**LATIHAN A**
Salin dengan tepat bagian dari teks tentang perbedaan hukum pidana dan perdata, mulai dari "b. Hukum Perdata" dan berakhir pada "dan Hukum Waris.".

★ ★ ★ ★ ★

Apakah perbedaan Hukum Pidana dan Perdata

Perbedaan Hukum Pidana dan Perdata

Sumber: jensenforcourtofappeals
Dewasa ini masih banyak ilmu-ilmu hukum khususnya Pidana dan Perdata yang belum diketahui oleh orang awam, walaupun sudah banyak yang mencoba menjelaskan, tetapi penjelasan tersebut masih terlalu sulit untuk ditangkap dan diolah oleh orang awam. Bagaimanakah anda menjelaskan perbedaan hukum Pidana dan Perdata dengan kalimat yang sederhana dan mudah dipahami?

  • perbedaan definisi :
    a. Hukum Pidana = Hukum pidana merupakan hukum yang mengatur hubungan antara anggota masyarakat (warga negara) dengan negara yang menguasai tata tertib dalam masyarakat itu. Itu sebabnya hukum pidana disebut juga sebagai hukum publik atau hukum negara. bagi masyarakat yang melanggar peraturan perundang-undangan dapat berakibat diterapkannya sanksi berupa pemidanaan dan/atau denda bagi para pelanggarnya. Contohnya perkosaan, perzinahan, pencurian, pembunuhan.
    b. Hukum Perdata = Merupakan hubungan hukum antara orang yang satu dengan yang lan dengan menitikberatkan kepentingan perseorangan. Itu sebabnya Hukum perdata disebut juga sebagai hukum privat atau hukum sipil. Disini yang termasuk hukum perdata adalah Hukum keluarga, Hukum harta kekayaan, Hukum benda, Hukum Perikatan dan Hukum Waris.

  • Perbedaan sumber hukum yang digunakan :
    a. Hukum Pidana = Segala peraturan hukum pidana dimuat dalam satu Kitab Undang-Undang Hukum Pidana atau yang popular disingkat dengan KUHP. KUHP menjadi acuan utama para perangkat penegak hukum (polisi, hakim dan jaksa) dalam mengadili suatu perkara.
    b.Hukum Perdata = sumber hukum yang digunakan untuk perkara perdata. Hukum perdata mengacu pada satu Kitab Undang-Undang Hukum Perdata/ KUHPer. Lebih populer lagi kitab KUHPer disebut dengan BW atau Burgelijk Wetboek.

★ ★ ★ ★ ★

**LATIHAN B**
Tuliskan kembali semua baris catatan di bawah ini tanpa mengubah apa pun, tetapi jangan sertakan gambarnya.

★ ★ ★ ★ ★

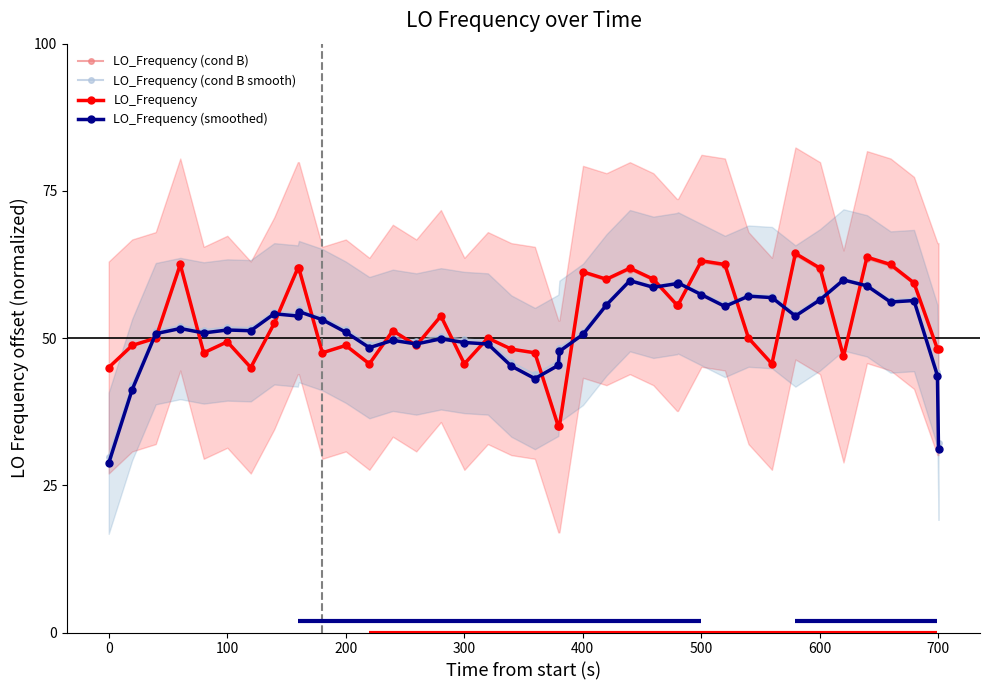

What is the value of the LO_Frequency (smoothed) point at the 25th from the left?

59.8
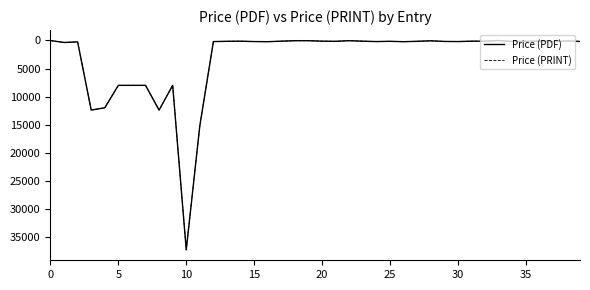

What is the label of the 1st point from the right?

39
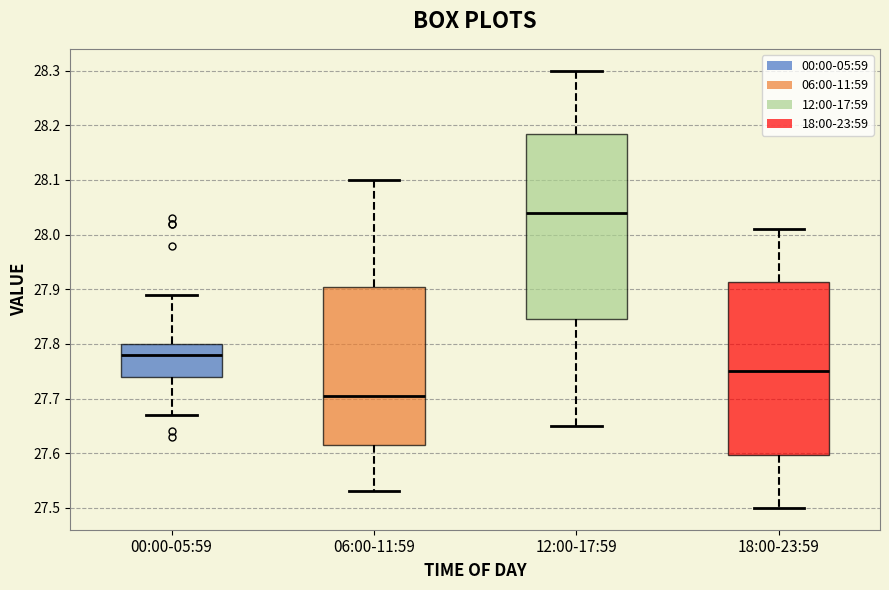

Reading left to right, transcribe this box plot: for each box, give where its median line is, the range the box spans, and where its two whiskers end, as read against the y-axis. The values are not printed on the chart, so give them approximately, as read against the axis.

00:00-05:59: median 27.78, box 27.74 to 27.80, whiskers 27.67 to 27.89
06:00-11:59: median 27.71, box 27.62 to 27.91, whiskers 27.53 to 28.10
12:00-17:59: median 28.04, box 27.85 to 28.19, whiskers 27.65 to 28.30
18:00-23:59: median 27.75, box 27.60 to 27.91, whiskers 27.50 to 28.01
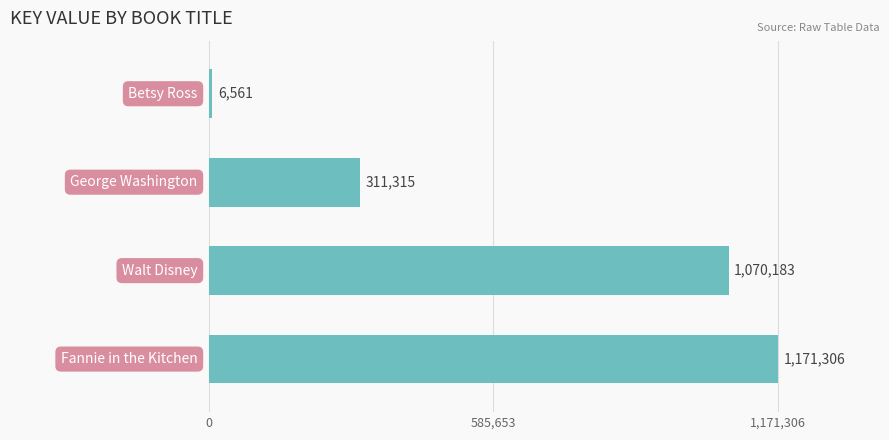

Reading bottom to top, list all the values displayed in this chart.

1171306	1070183	311315	6561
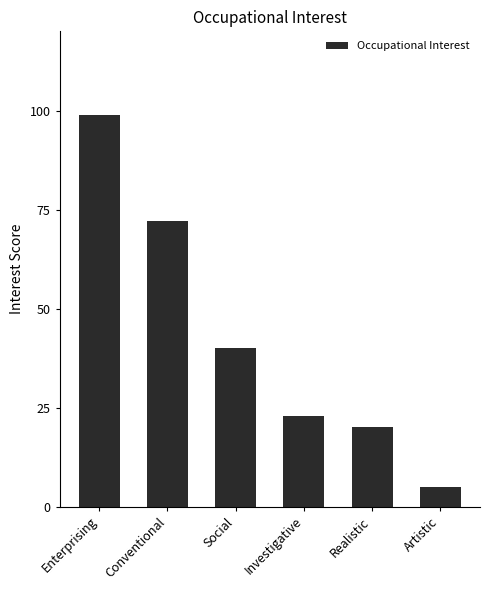

Is it true that the value at Conventional is 99?

False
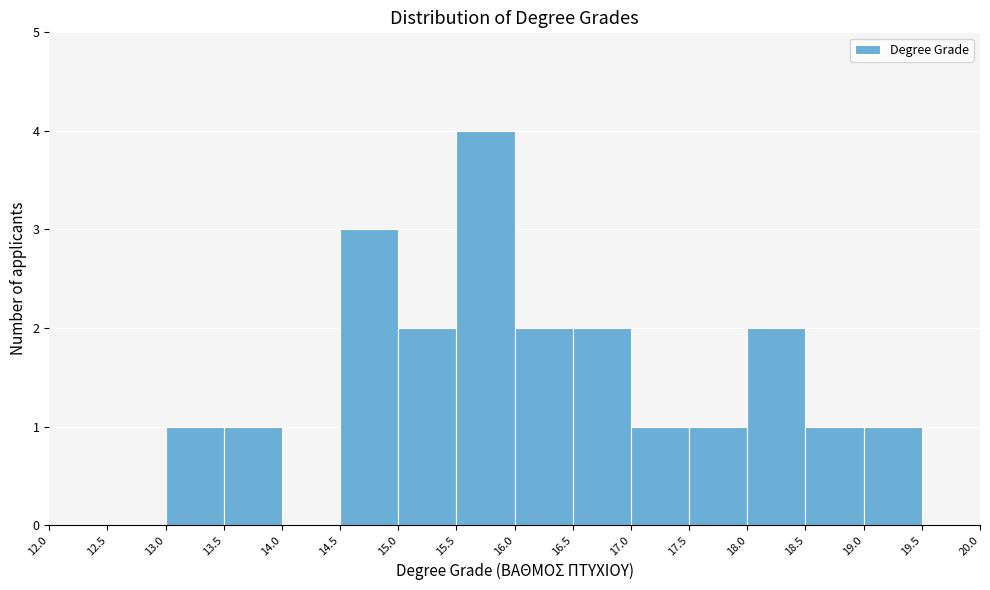

Reading left to right, transcribe this chart: for each bar, give the range it covers on the x-axis and its height. The values are not printed on the chart, so give them approximately, as read against the axis.

12.0 to 12.5: 0
12.5 to 13.0: 0
13.0 to 13.5: 1
13.5 to 14.0: 1
14.0 to 14.5: 0
14.5 to 15.0: 3
15.0 to 15.5: 2
15.5 to 16.0: 4
16.0 to 16.5: 2
16.5 to 17.0: 2
17.0 to 17.5: 1
17.5 to 18.0: 1
18.0 to 18.5: 2
18.5 to 19.0: 1
19.0 to 19.5: 1
19.5 to 20.0: 0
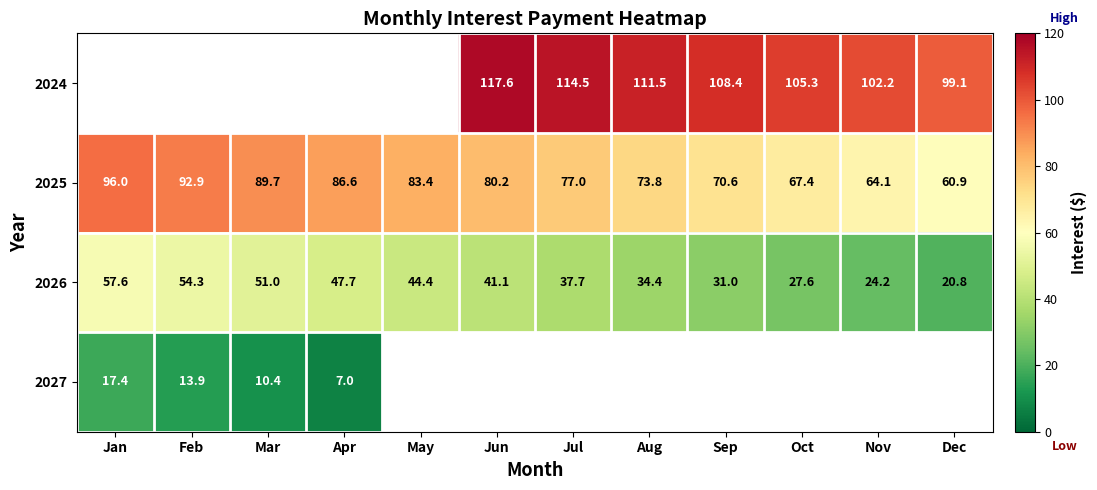

The 2024 series shows 181.6 at Jun. True or false?

False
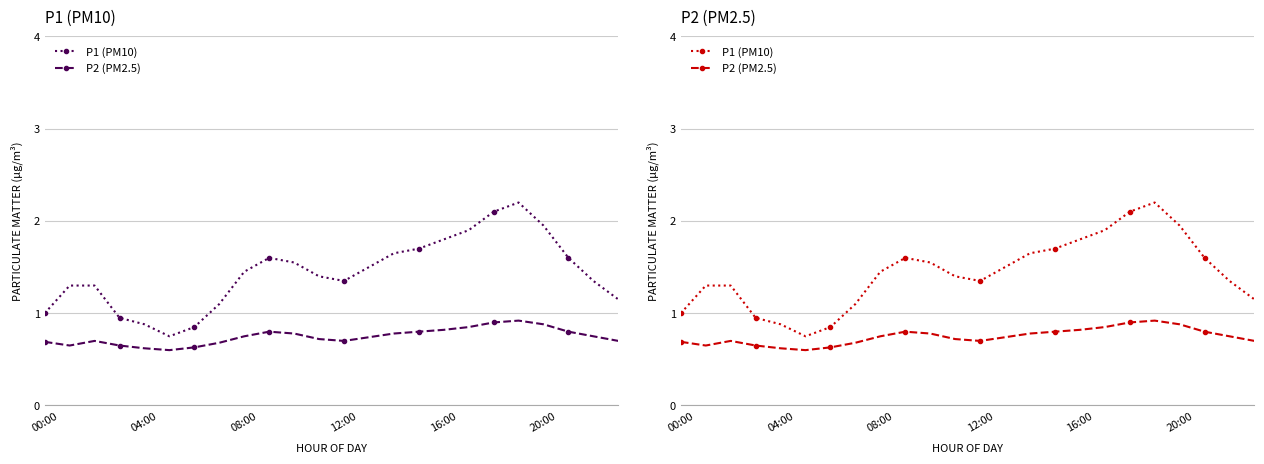

What is the sum of the P2 (PM2.5) values at 22 and 17?

1.6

★ ★ ★ ★ ★

**KOLOM JAWABAN A**
b. Hukum Perdata = Merupakan hubungan hukum antara orang yang satu dengan yang lan dengan menitikberatkan kepentingan perseorangan. Itu sebabnya Hukum perdata disebut juga sebagai hukum privat atau hukum sipil. Disini yang termasuk hukum perdata adalah Hukum keluarga, Hukum harta kekayaan, Hukum benda, Hukum Perikatan dan Hukum Waris.

**KOLOM JAWABAN B**
What is the value of the LO_Frequency (smoothed) point at the 25th from the left?

59.8

What is the label of the 1st point from the right?

39

Reading left to right, transcribe this box plot: for each box, give where its median line is, the range the box spans, and where its two whiskers end, as read against the y-axis. The values are not printed on the chart, so give them approximately, as read against the axis.

00:00-05:59: median 27.78, box 27.74 to 27.80, whiskers 27.67 to 27.89
06:00-11:59: median 27.71, box 27.62 to 27.91, whiskers 27.53 to 28.10
12:00-17:59: median 28.04, box 27.85 to 28.19, whiskers 27.65 to 28.30
18:00-23:59: median 27.75, box 27.60 to 27.91, whiskers 27.50 to 28.01

Reading bottom to top, list all the values displayed in this chart.

1171306	1070183	311315	6561

Is it true that the value at Conventional is 99?

False

Reading left to right, transcribe this chart: for each bar, give the range it covers on the x-axis and its height. The values are not printed on the chart, so give them approximately, as read against the axis.

12.0 to 12.5: 0
12.5 to 13.0: 0
13.0 to 13.5: 1
13.5 to 14.0: 1
14.0 to 14.5: 0
14.5 to 15.0: 3
15.0 to 15.5: 2
15.5 to 16.0: 4
16.0 to 16.5: 2
16.5 to 17.0: 2
17.0 to 17.5: 1
17.5 to 18.0: 1
18.0 to 18.5: 2
18.5 to 19.0: 1
19.0 to 19.5: 1
19.5 to 20.0: 0

The 2024 series shows 181.6 at Jun. True or false?

False

What is the sum of the P2 (PM2.5) values at 22 and 17?

1.6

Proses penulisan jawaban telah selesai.